You can contact these biosecurity officers if you need help with any aspect of biosecurity on your farm.
Grains Producers Australia: Grains Biosecurity Officers are employed as part of the Grains Farm Biosecurity Program that began in 2007 with funding from producer levies and governments.
The grains biosecurity officers located within the Department of Primary Industries in five states are currently focussing on the importance of cleaning and pressure testing of silos in preparation for a busy harvesting and storage period for growers.
Citrus Australia: A part-time Biosecurity Manager, Stuart Pettigrew, was employed during 2013 as part of an industry and HAL funded biosecurity project.

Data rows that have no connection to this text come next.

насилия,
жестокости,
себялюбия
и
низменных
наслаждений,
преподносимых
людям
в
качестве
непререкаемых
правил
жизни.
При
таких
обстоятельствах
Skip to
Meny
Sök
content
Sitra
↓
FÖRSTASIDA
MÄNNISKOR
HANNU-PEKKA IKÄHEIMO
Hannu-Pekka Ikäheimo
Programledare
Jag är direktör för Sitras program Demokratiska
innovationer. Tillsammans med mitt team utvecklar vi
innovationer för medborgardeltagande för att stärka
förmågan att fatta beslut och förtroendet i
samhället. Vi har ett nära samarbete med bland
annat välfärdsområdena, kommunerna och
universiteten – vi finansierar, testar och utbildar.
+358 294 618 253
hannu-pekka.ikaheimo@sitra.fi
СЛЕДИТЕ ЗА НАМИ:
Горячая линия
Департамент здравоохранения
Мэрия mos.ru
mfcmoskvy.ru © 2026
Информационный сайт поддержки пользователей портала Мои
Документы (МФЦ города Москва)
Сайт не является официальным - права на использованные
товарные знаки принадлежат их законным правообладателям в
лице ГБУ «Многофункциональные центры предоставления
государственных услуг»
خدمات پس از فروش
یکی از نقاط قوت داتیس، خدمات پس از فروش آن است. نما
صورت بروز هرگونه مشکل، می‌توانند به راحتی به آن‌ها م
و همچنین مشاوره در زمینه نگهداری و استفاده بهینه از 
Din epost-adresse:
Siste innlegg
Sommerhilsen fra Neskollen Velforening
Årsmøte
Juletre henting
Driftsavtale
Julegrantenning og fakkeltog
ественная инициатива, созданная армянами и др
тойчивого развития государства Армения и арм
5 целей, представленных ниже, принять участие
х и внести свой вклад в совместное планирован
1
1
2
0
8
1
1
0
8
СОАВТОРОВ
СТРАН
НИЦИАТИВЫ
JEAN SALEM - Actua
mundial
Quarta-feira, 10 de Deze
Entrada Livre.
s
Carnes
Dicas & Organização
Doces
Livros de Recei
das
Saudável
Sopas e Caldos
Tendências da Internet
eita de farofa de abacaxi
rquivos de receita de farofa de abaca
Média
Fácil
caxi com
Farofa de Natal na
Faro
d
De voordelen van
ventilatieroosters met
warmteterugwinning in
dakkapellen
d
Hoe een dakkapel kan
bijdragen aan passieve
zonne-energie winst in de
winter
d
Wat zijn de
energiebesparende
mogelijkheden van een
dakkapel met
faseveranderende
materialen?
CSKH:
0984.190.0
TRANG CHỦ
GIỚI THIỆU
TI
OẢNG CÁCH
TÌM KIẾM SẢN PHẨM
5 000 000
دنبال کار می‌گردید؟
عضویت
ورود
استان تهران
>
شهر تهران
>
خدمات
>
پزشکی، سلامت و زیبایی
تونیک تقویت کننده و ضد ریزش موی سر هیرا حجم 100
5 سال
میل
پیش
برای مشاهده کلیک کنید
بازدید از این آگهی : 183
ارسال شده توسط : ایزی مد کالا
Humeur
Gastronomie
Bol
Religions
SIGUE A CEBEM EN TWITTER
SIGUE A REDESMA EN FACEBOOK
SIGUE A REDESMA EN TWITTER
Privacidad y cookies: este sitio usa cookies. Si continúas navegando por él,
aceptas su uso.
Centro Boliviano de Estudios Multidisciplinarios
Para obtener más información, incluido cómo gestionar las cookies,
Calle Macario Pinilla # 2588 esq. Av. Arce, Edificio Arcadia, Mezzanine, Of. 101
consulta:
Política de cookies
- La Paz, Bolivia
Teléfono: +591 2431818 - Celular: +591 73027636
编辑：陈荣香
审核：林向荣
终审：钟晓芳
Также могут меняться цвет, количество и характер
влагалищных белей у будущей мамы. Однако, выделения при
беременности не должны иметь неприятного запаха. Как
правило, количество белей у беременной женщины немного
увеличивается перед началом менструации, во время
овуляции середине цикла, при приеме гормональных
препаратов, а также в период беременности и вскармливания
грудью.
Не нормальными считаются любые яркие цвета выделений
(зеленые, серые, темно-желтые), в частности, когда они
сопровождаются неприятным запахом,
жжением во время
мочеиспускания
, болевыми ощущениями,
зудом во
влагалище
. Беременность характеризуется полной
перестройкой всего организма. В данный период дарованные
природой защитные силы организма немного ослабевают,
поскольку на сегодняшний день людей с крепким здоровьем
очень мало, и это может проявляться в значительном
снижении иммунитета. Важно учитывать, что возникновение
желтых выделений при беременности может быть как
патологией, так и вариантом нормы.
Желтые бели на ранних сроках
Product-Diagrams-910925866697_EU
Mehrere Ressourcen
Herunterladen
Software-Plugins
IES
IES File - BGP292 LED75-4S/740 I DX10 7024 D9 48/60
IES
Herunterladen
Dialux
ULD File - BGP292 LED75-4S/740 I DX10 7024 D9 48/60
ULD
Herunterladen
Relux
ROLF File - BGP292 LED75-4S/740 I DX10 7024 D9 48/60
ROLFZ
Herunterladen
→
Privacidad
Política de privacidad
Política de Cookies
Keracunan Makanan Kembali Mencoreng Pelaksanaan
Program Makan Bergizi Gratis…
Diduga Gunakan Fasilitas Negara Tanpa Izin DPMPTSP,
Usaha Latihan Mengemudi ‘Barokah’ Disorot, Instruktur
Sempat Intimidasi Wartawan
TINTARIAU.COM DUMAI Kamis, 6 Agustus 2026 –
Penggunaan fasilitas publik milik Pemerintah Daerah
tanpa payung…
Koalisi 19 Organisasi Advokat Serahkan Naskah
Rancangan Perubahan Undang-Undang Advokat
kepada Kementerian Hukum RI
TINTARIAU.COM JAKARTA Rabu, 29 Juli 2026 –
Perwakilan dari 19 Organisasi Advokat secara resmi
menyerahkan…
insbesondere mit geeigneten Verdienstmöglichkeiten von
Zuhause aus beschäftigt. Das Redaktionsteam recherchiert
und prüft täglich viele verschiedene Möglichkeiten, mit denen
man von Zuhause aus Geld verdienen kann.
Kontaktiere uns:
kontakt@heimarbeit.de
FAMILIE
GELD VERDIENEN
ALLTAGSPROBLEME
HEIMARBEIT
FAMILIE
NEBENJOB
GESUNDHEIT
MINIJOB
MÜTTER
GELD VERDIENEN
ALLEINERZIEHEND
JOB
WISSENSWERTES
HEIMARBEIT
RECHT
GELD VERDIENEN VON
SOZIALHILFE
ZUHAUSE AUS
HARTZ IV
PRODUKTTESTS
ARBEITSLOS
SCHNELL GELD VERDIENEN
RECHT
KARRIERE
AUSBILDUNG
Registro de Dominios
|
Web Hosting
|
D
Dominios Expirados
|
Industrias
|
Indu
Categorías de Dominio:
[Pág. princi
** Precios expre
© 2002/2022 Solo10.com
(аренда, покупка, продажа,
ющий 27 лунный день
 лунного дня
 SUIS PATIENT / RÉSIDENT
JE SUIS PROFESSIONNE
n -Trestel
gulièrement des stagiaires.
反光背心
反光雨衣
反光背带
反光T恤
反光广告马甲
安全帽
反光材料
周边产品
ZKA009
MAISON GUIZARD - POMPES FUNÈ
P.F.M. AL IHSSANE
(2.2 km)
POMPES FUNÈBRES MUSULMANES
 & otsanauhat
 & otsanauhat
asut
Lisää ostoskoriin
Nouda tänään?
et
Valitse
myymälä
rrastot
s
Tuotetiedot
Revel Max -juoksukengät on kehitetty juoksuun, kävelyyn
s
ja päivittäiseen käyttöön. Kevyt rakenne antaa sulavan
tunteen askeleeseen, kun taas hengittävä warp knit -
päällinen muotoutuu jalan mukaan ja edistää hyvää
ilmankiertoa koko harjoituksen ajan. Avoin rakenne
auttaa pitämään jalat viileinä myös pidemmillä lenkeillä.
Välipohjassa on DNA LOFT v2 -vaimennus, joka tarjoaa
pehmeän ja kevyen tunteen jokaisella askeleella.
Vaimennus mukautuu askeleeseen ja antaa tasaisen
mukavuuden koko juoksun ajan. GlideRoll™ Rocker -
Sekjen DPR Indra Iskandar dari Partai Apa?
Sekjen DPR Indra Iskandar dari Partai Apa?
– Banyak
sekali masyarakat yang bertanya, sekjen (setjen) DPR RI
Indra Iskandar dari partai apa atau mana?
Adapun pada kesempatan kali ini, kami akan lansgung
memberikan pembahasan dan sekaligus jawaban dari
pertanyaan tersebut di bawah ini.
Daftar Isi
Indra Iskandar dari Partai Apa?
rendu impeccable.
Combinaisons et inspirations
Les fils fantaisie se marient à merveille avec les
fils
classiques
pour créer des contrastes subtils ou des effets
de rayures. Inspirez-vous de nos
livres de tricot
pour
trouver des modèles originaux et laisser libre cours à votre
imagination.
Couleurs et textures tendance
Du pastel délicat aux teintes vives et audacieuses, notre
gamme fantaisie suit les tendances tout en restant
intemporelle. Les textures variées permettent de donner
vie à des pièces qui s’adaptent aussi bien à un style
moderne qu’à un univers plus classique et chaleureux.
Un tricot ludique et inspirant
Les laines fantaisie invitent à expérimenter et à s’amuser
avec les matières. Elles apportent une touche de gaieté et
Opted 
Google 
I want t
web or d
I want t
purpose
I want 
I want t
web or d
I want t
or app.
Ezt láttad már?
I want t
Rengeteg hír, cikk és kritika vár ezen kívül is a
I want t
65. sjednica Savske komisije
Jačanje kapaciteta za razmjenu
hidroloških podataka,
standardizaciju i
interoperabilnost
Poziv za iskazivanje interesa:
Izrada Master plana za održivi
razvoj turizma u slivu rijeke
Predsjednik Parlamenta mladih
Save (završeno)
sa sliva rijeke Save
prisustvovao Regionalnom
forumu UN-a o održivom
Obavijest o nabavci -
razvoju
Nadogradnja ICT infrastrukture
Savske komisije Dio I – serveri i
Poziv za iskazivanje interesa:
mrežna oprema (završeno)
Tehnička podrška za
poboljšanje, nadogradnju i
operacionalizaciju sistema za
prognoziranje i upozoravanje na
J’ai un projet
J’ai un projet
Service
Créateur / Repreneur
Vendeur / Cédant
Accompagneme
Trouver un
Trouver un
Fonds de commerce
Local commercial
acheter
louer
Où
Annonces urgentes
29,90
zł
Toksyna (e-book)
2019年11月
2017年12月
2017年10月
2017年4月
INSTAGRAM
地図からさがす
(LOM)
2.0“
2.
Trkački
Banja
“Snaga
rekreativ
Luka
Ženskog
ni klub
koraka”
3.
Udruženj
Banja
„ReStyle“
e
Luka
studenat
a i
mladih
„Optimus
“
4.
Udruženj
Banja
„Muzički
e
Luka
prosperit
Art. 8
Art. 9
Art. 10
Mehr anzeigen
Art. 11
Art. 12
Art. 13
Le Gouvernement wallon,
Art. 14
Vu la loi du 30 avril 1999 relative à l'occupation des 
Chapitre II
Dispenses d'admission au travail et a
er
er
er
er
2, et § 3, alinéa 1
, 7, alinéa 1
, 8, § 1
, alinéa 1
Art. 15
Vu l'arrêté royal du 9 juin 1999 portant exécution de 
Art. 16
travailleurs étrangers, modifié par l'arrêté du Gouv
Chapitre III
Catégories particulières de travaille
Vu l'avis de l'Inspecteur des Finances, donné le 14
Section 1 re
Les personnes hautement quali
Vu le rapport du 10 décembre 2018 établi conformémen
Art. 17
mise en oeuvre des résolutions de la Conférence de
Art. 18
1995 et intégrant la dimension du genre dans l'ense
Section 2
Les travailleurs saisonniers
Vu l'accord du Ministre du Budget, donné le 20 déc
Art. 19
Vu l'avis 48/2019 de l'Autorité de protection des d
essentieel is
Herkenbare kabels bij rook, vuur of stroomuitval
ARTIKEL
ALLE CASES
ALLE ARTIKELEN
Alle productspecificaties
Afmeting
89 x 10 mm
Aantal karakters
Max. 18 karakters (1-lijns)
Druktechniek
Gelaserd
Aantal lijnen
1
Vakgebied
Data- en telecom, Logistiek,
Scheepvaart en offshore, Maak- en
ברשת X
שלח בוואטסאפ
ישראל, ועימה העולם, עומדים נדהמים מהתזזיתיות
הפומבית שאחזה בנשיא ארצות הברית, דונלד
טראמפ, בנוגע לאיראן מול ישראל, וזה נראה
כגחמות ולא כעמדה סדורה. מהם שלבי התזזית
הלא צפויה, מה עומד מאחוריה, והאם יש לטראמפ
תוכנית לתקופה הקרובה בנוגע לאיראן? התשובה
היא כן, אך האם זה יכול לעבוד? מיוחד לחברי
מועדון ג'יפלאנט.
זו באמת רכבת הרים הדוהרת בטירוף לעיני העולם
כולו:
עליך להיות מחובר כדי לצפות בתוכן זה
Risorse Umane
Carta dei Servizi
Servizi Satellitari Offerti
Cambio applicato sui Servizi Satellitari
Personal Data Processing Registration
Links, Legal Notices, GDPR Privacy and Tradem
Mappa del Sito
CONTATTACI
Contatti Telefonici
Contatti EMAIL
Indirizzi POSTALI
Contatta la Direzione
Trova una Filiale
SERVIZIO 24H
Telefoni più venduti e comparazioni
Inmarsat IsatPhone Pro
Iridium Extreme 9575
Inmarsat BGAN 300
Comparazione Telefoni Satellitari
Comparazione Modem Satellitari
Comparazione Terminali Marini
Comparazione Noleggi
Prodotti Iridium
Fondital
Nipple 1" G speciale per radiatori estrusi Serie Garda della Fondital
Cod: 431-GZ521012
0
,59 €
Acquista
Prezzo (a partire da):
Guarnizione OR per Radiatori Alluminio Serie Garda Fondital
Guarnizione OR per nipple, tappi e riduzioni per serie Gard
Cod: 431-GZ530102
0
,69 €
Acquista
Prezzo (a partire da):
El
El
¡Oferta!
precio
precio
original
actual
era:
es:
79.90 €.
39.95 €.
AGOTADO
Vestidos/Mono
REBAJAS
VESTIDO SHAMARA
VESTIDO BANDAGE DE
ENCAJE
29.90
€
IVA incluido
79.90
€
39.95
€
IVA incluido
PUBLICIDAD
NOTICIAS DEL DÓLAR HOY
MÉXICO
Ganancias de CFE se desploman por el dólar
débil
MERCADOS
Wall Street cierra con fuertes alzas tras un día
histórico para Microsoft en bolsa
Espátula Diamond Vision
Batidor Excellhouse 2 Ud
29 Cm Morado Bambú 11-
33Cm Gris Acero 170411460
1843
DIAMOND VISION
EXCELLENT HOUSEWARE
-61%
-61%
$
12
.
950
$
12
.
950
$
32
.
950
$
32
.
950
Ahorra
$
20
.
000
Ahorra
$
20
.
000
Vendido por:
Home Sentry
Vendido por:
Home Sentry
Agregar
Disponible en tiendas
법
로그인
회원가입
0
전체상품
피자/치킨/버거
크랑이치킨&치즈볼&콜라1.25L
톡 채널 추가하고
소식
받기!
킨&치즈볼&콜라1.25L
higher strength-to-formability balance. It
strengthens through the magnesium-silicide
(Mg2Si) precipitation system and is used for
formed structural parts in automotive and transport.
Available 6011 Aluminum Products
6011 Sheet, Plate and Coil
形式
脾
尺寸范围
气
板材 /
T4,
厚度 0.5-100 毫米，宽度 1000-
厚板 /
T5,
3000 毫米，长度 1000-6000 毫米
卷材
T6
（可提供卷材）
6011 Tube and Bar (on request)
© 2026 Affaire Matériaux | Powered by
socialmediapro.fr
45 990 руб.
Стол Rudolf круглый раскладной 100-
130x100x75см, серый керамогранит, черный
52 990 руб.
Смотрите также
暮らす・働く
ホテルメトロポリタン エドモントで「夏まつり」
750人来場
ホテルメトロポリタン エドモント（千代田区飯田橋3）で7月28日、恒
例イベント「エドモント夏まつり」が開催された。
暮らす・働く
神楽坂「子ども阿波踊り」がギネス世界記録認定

Stuart recently travelled to California and Florida in the USA and saw first-hand the devastation caused to the citrus industry there by huanglongbing and its insect vector, the Asiatic citrus psyllid. The visit motivated him to focus on coordinated surveillance for citrus pests to protect the industry from some of its biggest biosecurity threats.
AUSVEG: A full-time Biosecurity and Special Projects Coordinator, Jessica Lye, for potatoes and vegetables was appointed in late 2013, with funding from producer levies.
Although Jessica is new to the role, since receiving training in emergency responses she has immediately put it to good use, advising vegetable growers in the Northern Territory affected by or concerned about the Cucumber Green Mottle Mosaic Virus and biosecurity measures to use on-farm.
If you have any queries, please email firstname.lastname@example.org or call and ask for Dr Lye on 03 9882 0277.
As well as providing biosecurity advice to growers, industry biosecurity specialists can advocate on behalf of growers, contribute grower perspectives to industry and governments, and provide direction to future research.